* **AVAILABLE DATA**
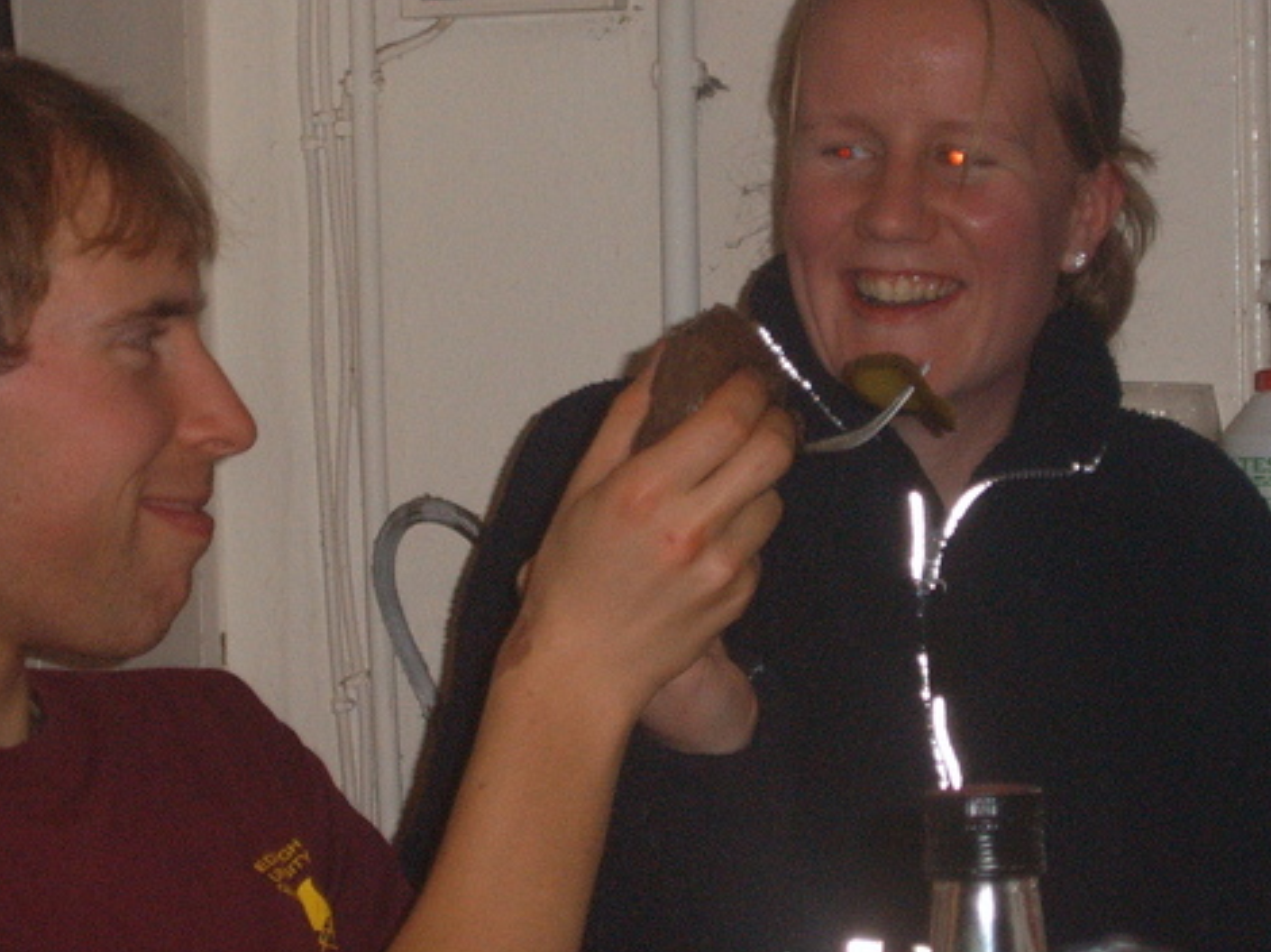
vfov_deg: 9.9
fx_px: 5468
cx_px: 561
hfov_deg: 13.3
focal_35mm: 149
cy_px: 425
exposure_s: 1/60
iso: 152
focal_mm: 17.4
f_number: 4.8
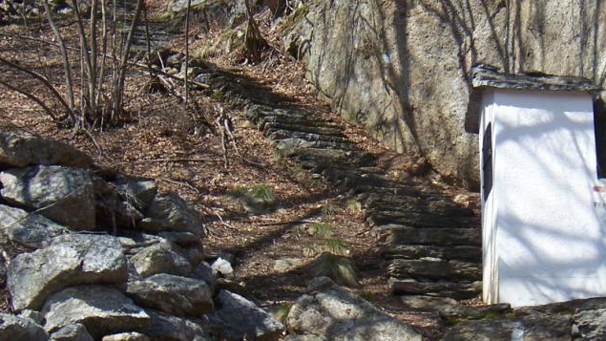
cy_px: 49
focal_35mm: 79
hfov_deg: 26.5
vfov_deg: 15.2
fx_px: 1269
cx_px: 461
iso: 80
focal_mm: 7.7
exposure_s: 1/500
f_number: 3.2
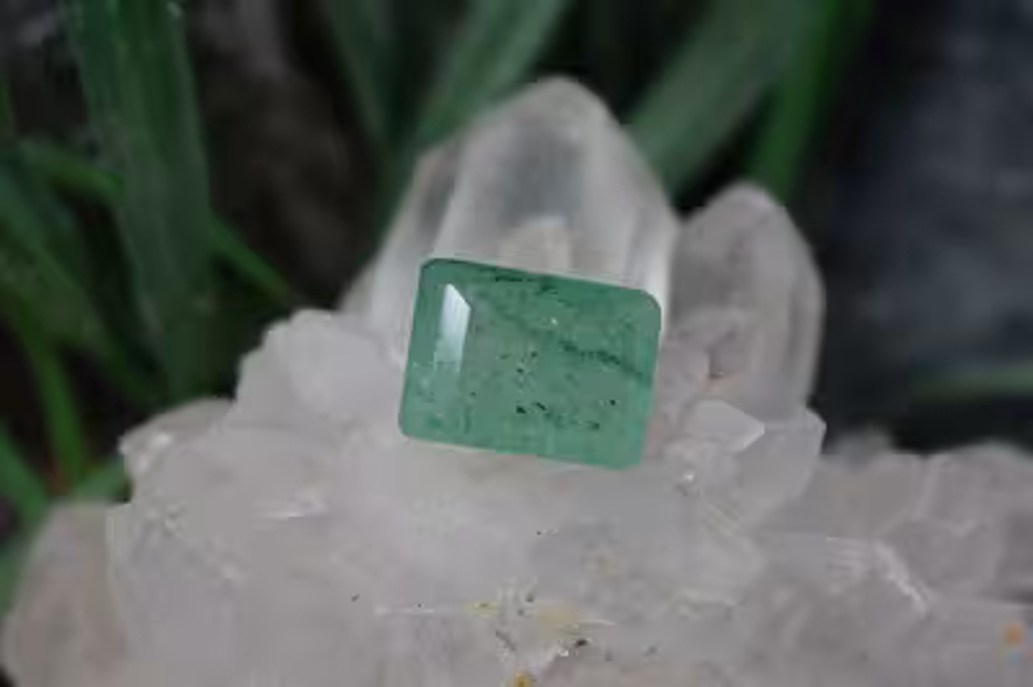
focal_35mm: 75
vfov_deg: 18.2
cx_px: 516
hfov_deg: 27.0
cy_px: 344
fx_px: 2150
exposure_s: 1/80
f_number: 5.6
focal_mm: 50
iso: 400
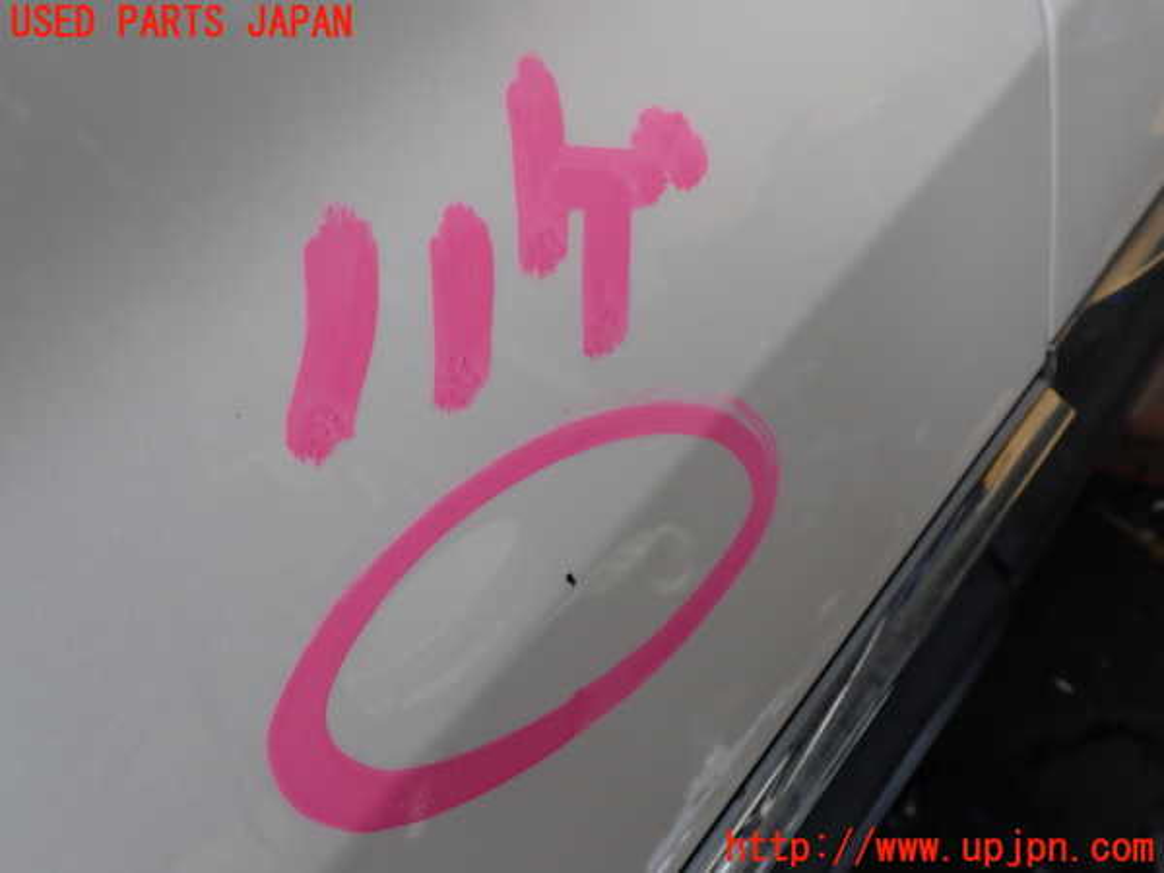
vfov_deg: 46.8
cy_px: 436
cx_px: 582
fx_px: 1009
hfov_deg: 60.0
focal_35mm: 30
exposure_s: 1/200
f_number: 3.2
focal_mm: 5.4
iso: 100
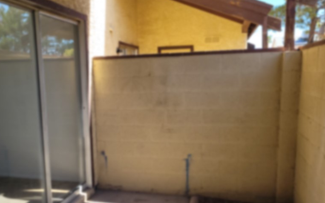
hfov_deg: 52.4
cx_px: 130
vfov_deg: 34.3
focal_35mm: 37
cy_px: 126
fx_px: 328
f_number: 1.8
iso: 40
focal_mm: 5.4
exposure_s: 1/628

...

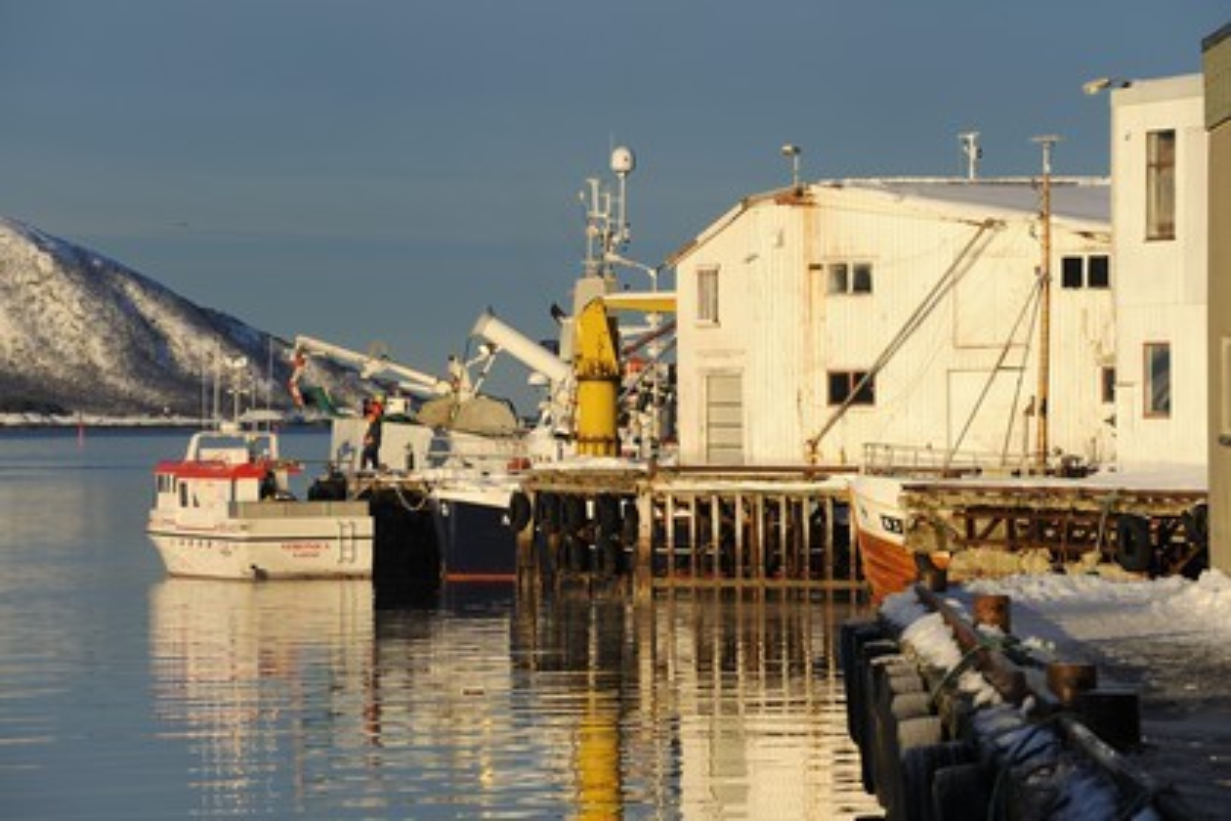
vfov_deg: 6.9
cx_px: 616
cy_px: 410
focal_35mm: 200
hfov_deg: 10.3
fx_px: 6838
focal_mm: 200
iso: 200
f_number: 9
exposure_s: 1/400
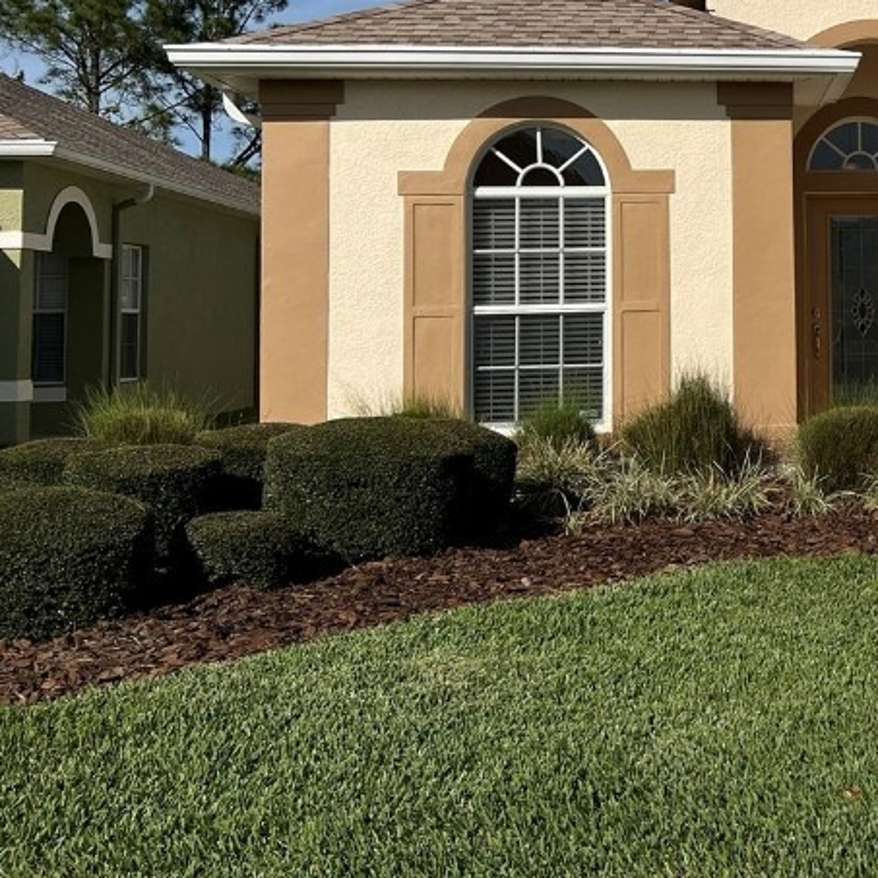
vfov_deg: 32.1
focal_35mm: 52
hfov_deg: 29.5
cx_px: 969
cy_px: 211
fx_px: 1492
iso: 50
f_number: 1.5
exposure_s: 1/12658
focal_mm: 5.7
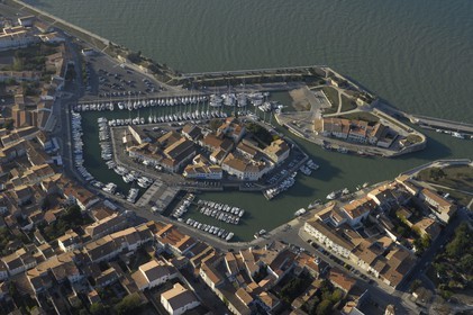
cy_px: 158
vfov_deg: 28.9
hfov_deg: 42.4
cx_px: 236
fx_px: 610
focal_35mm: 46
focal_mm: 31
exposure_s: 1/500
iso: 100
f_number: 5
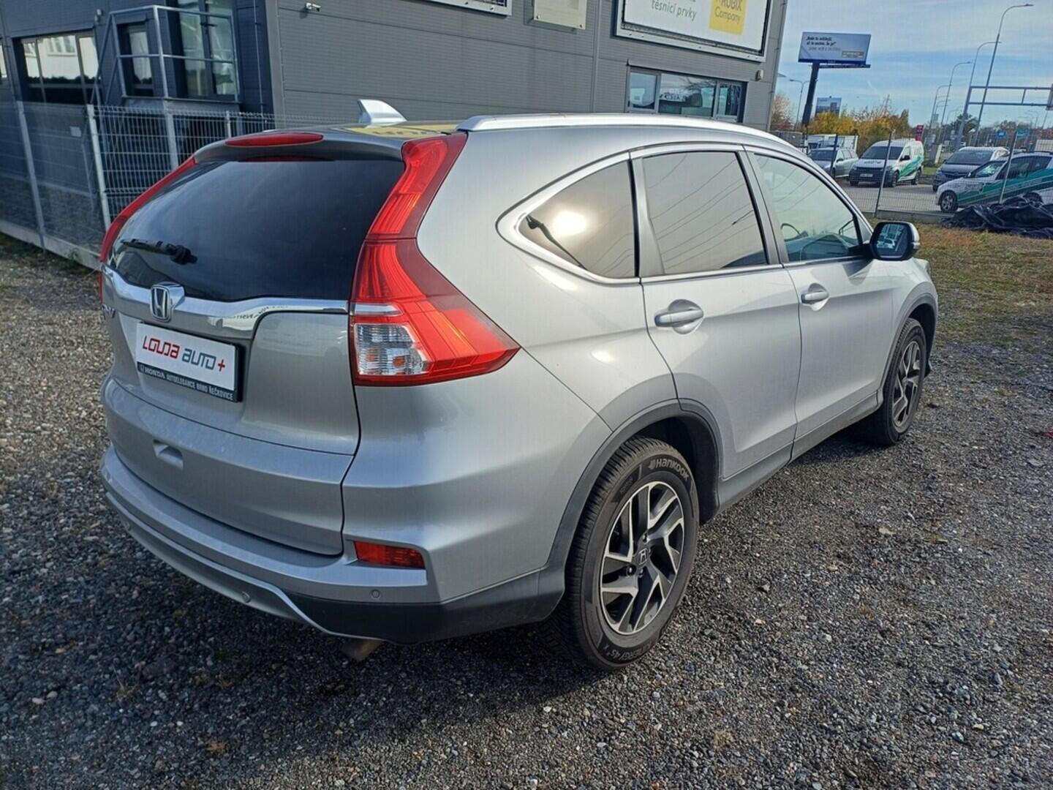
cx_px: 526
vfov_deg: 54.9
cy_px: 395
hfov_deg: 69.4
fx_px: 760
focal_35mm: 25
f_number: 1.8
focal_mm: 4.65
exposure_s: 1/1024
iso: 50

---

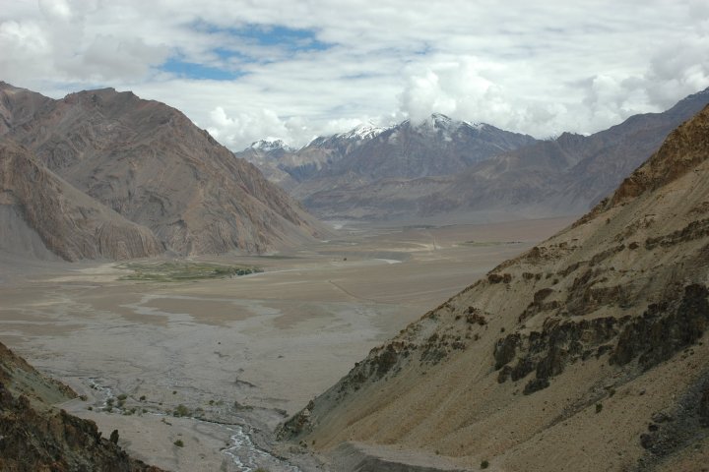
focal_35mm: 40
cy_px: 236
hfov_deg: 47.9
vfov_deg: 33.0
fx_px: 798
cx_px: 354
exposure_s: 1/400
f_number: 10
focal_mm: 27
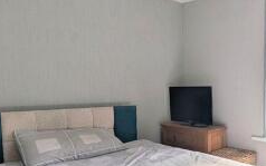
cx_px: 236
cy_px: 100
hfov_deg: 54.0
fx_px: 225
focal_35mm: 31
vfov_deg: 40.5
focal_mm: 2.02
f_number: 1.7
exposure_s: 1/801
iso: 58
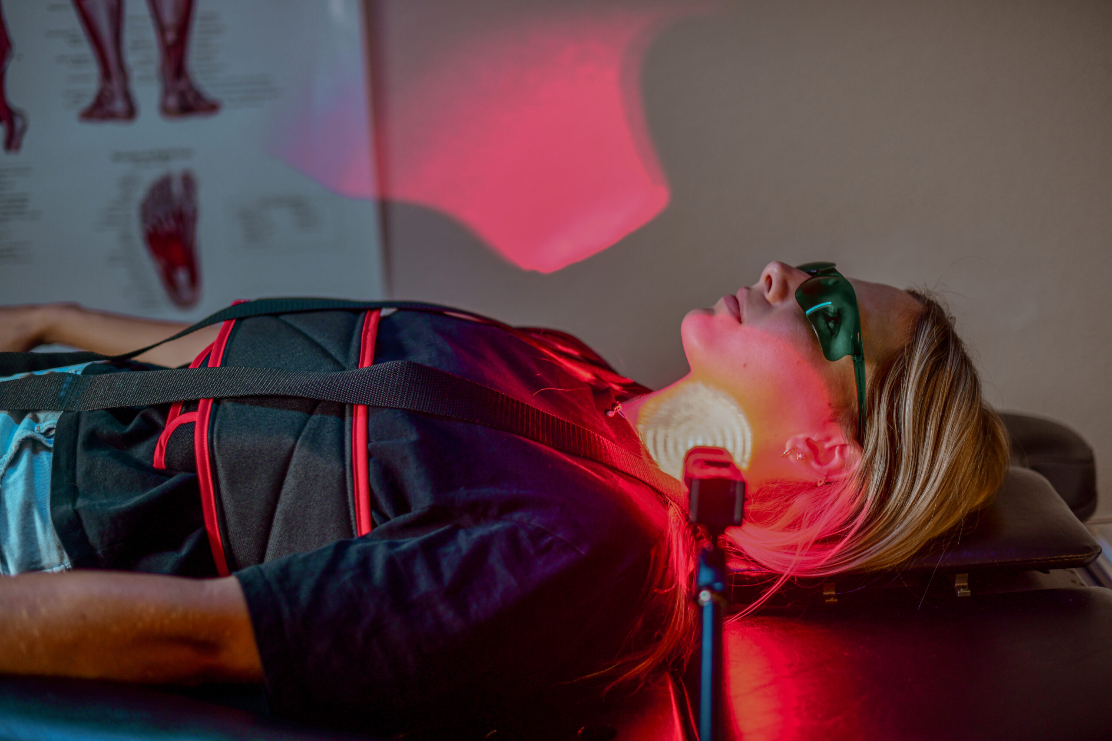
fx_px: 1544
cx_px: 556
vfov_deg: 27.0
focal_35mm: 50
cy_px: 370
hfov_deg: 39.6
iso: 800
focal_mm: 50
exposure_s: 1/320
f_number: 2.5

* **AIM OF THE TASK**
Return only the stretch above from the line containing "focal_35mm: 75" through the line containing "exposure_s: 1/628", word for word and without pictures.

* **OUTPUT**
focal_35mm: 75
vfov_deg: 18.2
cx_px: 516
hfov_deg: 27.0
cy_px: 344
fx_px: 2150
exposure_s: 1/80
f_number: 5.6
focal_mm: 50
iso: 400
vfov_deg: 46.8
cy_px: 436
cx_px: 582
fx_px: 1009
hfov_deg: 60.0
focal_35mm: 30
exposure_s: 1/200
f_number: 3.2
focal_mm: 5.4
iso: 100
hfov_deg: 52.4
cx_px: 130
vfov_deg: 34.3
focal_35mm: 37
cy_px: 126
fx_px: 328
f_number: 1.8
iso: 40
focal_mm: 5.4
exposure_s: 1/628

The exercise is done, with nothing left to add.